(Beginning of Task material)
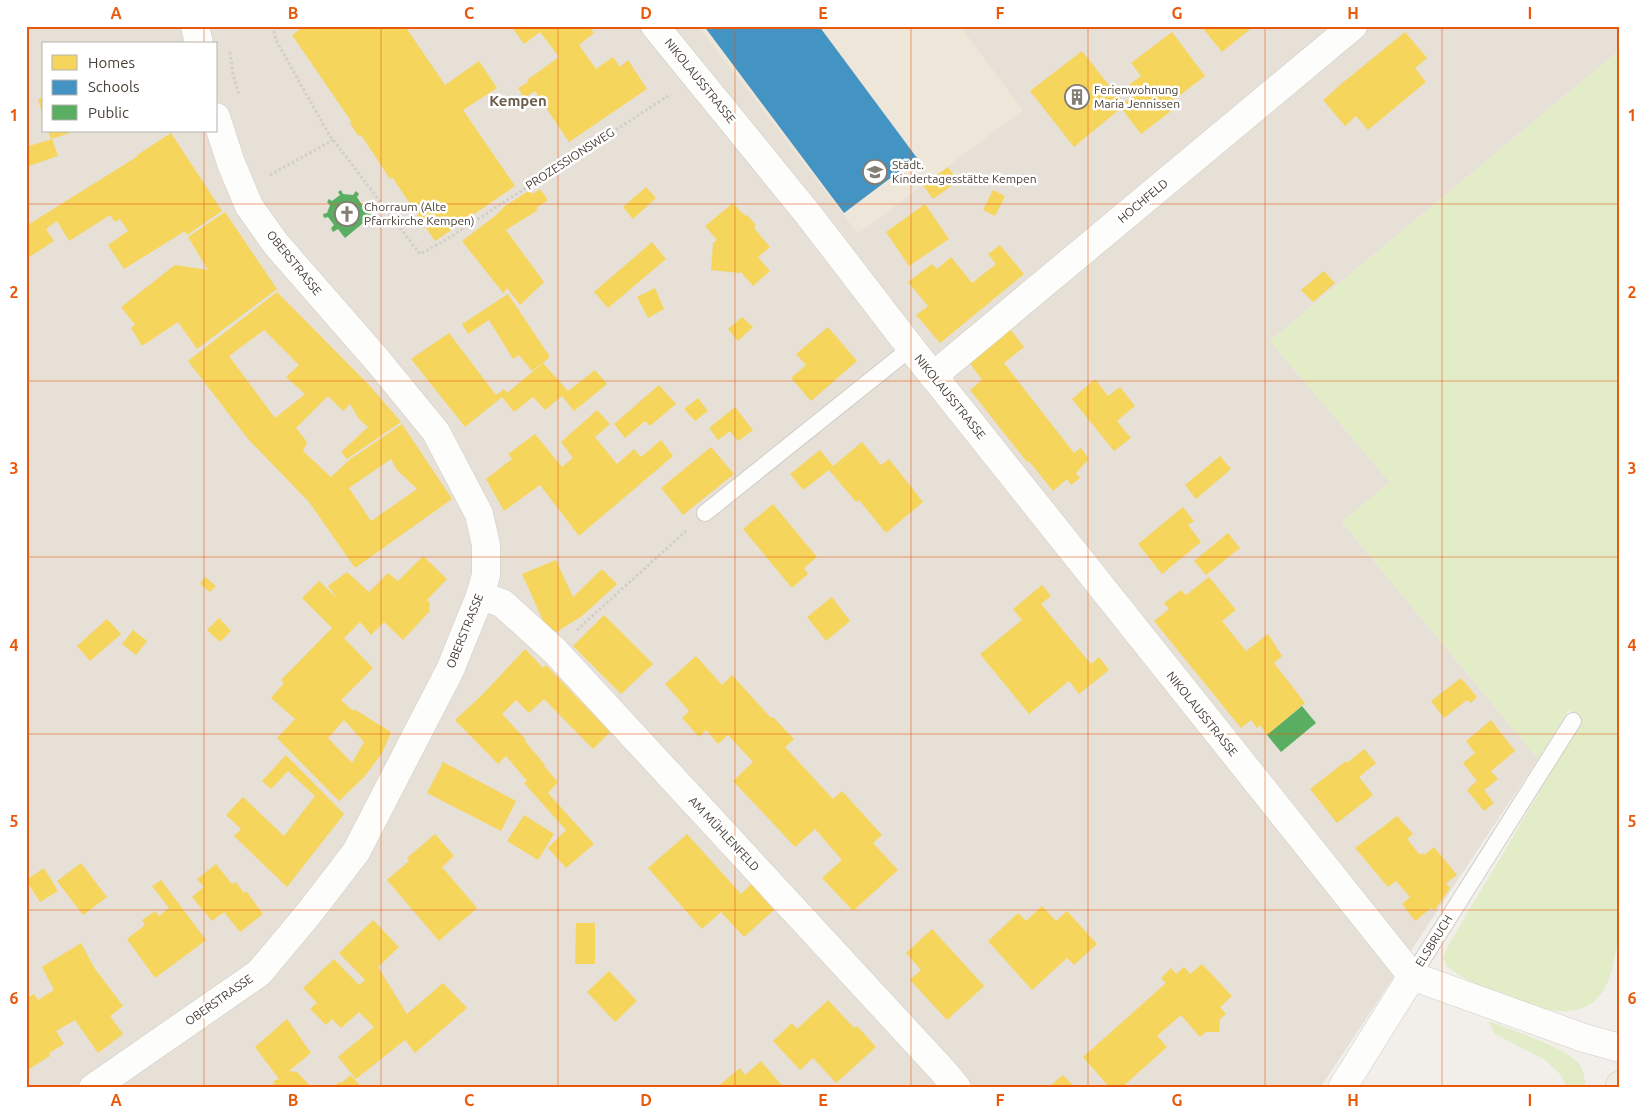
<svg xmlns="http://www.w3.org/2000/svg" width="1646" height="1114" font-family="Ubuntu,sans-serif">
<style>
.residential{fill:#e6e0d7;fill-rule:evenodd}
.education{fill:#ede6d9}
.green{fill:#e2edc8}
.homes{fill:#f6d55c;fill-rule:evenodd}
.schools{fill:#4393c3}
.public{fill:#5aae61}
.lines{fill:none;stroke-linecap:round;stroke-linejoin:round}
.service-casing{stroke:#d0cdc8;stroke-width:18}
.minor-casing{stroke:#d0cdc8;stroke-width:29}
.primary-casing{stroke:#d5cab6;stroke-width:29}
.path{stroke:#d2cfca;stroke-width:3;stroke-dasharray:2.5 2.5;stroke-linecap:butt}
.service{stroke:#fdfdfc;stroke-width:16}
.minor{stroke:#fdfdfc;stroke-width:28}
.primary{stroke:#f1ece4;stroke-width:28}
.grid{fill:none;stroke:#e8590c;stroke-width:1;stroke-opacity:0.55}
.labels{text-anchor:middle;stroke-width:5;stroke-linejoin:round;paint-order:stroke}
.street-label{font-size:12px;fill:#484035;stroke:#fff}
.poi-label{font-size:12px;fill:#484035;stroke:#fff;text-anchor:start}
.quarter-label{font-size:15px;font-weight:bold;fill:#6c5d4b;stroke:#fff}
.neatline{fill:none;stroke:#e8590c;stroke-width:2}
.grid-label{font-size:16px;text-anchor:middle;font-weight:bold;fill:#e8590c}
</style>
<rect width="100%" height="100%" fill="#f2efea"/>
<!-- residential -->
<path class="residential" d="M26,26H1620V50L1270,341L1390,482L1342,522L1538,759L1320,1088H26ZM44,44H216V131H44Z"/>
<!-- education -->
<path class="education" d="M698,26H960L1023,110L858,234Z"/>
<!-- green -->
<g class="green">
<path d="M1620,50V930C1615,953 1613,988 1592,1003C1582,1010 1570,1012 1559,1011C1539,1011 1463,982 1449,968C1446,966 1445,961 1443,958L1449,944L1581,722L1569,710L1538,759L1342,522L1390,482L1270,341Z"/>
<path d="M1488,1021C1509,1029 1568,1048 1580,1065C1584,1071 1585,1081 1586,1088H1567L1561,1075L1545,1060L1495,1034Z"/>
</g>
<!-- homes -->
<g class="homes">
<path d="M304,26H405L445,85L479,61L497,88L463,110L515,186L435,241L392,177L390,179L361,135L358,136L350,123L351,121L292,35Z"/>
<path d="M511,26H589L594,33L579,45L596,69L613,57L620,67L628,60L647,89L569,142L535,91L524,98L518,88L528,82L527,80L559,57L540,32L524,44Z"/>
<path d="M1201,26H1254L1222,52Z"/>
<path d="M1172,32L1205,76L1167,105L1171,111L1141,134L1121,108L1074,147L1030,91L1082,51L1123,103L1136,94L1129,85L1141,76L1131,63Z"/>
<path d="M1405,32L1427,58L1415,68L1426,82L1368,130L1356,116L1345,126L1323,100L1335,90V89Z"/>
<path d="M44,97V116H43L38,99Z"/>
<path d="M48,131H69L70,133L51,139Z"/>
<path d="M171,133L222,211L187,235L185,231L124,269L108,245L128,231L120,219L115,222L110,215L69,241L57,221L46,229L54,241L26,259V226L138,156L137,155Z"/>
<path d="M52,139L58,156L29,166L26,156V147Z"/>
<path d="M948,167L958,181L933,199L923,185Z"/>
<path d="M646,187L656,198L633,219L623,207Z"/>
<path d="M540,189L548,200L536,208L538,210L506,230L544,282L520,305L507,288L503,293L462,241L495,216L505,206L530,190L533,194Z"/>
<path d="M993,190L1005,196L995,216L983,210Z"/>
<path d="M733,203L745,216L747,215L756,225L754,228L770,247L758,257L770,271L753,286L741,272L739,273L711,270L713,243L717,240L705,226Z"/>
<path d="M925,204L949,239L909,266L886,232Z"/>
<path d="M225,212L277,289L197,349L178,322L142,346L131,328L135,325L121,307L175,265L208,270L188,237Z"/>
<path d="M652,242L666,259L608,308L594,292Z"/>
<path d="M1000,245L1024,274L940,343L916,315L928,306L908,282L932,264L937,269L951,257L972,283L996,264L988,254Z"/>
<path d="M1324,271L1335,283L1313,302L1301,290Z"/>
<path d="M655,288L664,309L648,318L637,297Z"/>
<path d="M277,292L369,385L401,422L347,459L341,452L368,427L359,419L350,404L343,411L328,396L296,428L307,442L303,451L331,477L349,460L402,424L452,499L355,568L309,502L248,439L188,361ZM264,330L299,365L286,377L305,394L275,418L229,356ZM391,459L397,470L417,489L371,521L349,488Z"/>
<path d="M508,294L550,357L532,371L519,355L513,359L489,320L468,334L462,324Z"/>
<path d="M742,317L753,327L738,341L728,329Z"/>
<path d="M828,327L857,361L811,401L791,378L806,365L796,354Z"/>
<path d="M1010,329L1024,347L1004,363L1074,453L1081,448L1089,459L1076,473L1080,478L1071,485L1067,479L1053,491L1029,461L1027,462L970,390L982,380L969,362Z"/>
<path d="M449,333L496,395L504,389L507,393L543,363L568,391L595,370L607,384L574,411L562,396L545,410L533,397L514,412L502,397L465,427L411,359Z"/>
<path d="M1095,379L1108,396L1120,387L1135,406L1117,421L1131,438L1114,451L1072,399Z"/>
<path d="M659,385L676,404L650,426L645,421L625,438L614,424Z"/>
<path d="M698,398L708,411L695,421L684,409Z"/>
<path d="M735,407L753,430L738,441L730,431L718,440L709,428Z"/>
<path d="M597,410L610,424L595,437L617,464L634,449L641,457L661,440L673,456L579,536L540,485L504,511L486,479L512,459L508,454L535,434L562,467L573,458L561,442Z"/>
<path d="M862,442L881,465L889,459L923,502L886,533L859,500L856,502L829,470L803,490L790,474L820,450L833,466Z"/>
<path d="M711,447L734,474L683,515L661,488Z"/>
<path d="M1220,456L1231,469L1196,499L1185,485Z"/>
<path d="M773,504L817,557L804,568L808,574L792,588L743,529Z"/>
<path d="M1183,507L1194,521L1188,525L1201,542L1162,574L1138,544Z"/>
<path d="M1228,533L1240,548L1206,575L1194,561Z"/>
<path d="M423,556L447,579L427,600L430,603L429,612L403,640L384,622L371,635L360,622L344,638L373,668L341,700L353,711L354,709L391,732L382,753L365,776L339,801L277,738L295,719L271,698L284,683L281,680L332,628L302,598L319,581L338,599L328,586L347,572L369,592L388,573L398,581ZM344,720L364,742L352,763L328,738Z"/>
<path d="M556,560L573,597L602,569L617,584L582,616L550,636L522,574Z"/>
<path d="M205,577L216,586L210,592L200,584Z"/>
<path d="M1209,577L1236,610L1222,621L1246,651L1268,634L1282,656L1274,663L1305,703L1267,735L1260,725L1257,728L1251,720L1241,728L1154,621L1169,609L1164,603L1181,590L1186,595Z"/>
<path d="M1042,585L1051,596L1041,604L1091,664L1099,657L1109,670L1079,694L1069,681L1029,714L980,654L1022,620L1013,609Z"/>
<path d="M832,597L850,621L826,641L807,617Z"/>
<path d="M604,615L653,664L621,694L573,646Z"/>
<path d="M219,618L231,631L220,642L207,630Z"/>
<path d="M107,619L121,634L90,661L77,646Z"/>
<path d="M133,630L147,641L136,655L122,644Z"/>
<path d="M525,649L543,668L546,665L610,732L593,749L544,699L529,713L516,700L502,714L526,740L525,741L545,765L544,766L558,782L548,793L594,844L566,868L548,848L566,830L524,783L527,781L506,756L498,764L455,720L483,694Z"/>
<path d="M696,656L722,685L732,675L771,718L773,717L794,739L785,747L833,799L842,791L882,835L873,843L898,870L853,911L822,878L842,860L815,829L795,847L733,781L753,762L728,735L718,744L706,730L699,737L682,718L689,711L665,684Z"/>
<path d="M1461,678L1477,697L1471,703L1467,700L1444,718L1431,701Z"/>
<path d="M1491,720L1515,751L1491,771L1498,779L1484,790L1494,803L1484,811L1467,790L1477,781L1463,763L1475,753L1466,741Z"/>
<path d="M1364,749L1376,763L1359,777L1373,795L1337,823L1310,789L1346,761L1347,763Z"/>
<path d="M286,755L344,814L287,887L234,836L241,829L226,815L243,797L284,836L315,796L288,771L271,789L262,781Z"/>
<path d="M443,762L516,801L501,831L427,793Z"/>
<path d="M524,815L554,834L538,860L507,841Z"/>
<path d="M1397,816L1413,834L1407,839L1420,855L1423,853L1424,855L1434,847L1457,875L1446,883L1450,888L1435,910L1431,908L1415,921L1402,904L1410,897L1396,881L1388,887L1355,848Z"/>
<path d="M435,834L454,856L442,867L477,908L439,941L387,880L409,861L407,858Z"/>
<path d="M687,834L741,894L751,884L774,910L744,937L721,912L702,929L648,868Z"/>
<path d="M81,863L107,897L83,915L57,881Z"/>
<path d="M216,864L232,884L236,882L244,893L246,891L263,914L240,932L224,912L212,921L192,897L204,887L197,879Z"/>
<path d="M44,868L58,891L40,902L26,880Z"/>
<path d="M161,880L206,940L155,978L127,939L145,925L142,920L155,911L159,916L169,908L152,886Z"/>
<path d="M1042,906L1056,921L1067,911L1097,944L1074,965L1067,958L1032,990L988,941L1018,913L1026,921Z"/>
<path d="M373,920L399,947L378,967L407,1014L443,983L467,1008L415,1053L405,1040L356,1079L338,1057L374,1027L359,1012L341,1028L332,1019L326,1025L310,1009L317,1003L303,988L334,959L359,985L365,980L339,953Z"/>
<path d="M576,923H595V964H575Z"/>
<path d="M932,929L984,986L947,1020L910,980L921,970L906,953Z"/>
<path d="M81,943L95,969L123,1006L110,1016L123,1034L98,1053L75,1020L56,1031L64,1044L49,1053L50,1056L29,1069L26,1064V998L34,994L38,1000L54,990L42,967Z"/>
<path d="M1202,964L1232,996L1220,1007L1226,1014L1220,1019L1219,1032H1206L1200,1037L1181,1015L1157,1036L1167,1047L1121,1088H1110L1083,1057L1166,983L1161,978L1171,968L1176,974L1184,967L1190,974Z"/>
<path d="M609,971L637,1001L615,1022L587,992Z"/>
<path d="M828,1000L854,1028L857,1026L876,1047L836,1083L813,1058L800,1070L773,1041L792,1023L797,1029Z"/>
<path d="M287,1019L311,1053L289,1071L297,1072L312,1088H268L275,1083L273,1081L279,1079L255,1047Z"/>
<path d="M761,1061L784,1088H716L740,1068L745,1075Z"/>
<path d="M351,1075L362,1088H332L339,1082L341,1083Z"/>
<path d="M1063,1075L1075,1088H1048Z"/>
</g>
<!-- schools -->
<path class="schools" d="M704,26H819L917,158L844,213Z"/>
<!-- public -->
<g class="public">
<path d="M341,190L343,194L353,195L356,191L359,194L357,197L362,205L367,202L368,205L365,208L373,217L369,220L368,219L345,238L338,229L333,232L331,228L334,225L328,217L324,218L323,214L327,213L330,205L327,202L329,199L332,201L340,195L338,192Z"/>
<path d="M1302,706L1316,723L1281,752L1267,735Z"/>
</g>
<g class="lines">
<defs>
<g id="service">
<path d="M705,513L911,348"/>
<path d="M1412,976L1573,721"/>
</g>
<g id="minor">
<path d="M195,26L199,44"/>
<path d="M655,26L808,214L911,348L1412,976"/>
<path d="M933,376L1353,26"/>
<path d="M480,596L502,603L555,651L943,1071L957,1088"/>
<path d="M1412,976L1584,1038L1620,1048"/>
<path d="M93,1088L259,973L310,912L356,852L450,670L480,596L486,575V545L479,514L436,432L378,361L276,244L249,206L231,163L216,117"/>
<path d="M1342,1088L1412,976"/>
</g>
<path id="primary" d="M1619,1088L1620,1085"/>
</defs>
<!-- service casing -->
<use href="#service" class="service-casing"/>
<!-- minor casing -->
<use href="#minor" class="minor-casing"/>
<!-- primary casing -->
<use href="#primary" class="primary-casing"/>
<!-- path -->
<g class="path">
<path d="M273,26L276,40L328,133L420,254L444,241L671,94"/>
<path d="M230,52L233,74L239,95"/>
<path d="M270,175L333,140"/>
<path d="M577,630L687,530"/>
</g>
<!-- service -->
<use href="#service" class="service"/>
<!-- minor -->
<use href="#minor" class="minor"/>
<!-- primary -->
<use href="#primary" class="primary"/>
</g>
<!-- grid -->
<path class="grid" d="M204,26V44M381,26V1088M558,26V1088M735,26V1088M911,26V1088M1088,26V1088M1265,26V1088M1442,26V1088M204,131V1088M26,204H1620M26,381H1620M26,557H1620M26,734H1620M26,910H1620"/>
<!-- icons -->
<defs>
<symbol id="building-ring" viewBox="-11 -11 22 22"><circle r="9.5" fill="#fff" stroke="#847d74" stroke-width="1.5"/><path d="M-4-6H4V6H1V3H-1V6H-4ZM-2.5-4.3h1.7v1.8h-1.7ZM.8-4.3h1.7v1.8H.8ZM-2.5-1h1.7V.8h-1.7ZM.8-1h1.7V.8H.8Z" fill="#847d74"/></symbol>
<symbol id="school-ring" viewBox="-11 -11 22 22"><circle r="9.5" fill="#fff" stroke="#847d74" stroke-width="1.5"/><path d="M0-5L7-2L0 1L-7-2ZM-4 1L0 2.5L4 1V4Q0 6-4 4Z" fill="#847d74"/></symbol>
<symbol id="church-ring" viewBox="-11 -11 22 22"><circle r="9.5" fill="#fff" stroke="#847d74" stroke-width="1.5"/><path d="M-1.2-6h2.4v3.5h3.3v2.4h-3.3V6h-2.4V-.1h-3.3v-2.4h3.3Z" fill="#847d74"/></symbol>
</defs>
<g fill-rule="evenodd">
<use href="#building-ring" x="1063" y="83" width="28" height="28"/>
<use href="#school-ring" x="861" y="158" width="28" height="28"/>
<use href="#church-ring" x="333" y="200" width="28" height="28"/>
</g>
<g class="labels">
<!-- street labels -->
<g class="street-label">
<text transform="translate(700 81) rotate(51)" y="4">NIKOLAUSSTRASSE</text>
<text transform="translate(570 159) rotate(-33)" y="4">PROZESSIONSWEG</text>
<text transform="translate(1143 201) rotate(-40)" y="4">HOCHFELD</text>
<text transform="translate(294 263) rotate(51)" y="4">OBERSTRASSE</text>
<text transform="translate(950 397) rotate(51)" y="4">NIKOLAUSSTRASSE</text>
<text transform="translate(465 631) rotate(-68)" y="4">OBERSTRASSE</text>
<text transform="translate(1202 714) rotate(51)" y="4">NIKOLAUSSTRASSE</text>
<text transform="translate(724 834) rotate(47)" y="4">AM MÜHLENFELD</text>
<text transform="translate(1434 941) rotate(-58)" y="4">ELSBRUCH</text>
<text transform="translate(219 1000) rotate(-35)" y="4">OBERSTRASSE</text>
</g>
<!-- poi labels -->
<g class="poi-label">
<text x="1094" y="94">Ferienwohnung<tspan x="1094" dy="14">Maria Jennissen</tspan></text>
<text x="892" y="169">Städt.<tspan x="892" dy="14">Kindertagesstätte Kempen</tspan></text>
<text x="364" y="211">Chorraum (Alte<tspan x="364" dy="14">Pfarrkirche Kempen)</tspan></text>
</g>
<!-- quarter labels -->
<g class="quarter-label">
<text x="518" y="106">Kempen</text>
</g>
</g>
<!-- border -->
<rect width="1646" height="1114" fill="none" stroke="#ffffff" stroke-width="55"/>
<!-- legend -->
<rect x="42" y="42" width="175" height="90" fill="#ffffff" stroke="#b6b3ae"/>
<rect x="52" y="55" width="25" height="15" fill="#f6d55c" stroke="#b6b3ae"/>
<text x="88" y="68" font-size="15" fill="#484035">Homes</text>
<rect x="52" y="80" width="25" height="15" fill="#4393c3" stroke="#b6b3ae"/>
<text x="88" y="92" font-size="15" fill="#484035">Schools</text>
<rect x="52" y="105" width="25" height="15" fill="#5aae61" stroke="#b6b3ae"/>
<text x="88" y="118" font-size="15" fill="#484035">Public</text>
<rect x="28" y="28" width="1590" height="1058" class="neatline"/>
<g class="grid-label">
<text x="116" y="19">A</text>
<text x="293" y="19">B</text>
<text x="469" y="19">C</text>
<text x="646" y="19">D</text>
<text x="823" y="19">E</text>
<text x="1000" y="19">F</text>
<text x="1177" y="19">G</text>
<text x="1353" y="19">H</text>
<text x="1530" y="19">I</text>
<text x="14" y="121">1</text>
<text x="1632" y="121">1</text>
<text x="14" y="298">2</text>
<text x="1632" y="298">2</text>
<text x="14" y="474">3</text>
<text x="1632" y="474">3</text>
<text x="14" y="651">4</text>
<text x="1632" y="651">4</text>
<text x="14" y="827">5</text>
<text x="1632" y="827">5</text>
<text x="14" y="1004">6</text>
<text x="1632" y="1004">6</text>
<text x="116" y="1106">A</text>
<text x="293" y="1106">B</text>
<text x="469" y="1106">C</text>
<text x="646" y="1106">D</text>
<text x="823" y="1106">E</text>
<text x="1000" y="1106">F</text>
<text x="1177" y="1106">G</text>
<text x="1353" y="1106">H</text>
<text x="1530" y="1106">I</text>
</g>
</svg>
(End of Task material)
▶ **Exercise**
Copy out, from the data above, each line where the string "ffffff" is present.

▶ **Expected output**
<rect width="1646" height="1114" fill="none" stroke="#ffffff" stroke-width="55"/>
<rect x="42" y="42" width="175" height="90" fill="#ffffff" stroke="#b6b3ae"/>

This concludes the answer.